Span requested from the data below: the line with "Евреи, жившие в Персии в Сасанидскую эпоху" through the line with "В сфере социального обеспечения", both included. Give only these lines again, exactly, and leave every picture out.

(Stored data entries)
● ● ● ● ●

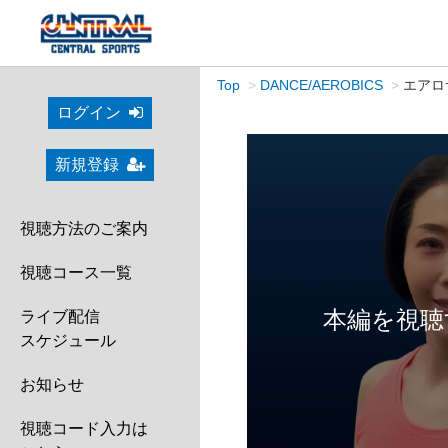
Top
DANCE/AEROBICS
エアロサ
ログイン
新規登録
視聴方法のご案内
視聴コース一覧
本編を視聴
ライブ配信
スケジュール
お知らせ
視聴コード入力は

● ● ● ● ●

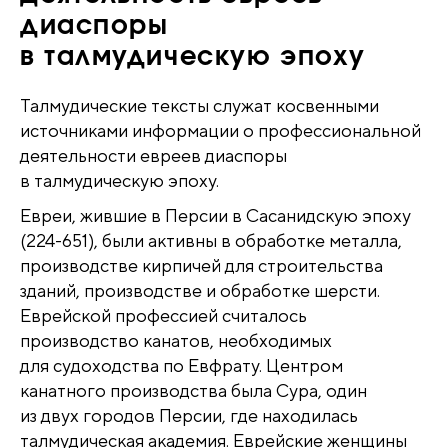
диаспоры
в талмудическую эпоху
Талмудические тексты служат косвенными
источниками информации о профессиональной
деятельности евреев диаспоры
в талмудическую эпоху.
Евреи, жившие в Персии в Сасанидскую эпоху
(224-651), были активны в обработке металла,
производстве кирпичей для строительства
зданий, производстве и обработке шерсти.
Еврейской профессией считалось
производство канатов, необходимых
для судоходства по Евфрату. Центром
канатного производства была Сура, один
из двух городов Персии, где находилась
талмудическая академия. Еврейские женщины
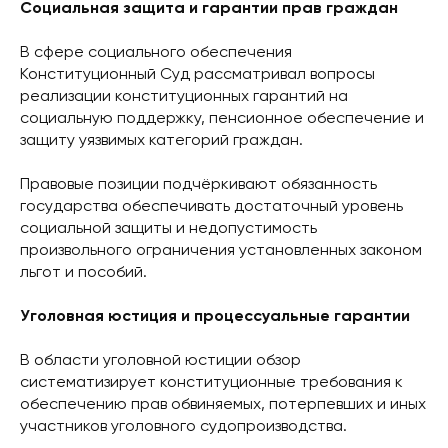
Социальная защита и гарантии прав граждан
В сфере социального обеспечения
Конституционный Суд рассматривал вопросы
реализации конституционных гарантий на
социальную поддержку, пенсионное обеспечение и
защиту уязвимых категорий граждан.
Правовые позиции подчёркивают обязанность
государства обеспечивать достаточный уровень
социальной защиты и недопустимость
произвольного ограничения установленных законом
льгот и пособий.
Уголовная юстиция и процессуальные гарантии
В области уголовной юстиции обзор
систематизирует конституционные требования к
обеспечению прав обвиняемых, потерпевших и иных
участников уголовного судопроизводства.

● ● ● ● ●

> _TASK ANSWER_:
Евреи, жившие в Персии в Сасанидскую эпоху
(224-651), были активны в обработке металла,
производстве кирпичей для строительства
зданий, производстве и обработке шерсти.
Еврейской профессией считалось
производство канатов, необходимых
для судоходства по Евфрату. Центром
канатного производства была Сура, один
из двух городов Персии, где находилась
талмудическая академия. Еврейские женщины
Социальная защита и гарантии прав граждан
В сфере социального обеспечения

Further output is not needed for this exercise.